INSTRUCTIONS TO FOLLOW: Could you output the listing that follows exactly, without its images?

INFORMATION:
......
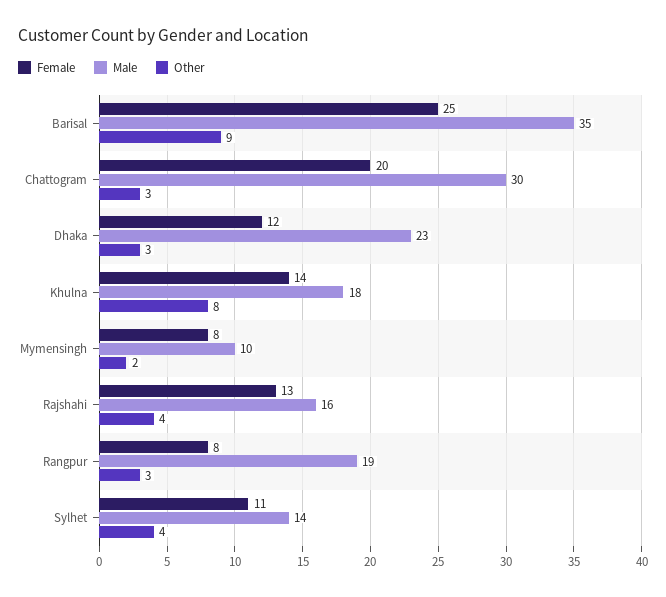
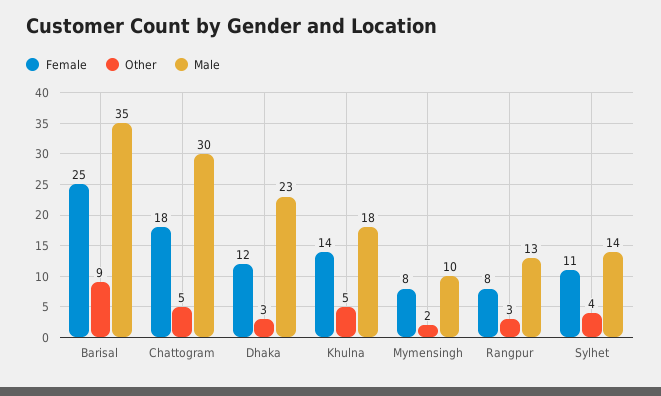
Female, Chattogram: 20 -> 18
Other, Chattogram: 3 -> 5
Other, Khulna: 8 -> 5
Female, Rajshahi: 13 -> none
Male, Rajshahi: 16 -> none
Other, Rajshahi: 4 -> none
Male, Rangpur: 19 -> 13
......
TASK SOLUTION:
Female, Chattogram: 20 -> 18
Other, Chattogram: 3 -> 5
Other, Khulna: 8 -> 5
Female, Rajshahi: 13 -> none
Male, Rajshahi: 16 -> none
Other, Rajshahi: 4 -> none
Male, Rangpur: 19 -> 13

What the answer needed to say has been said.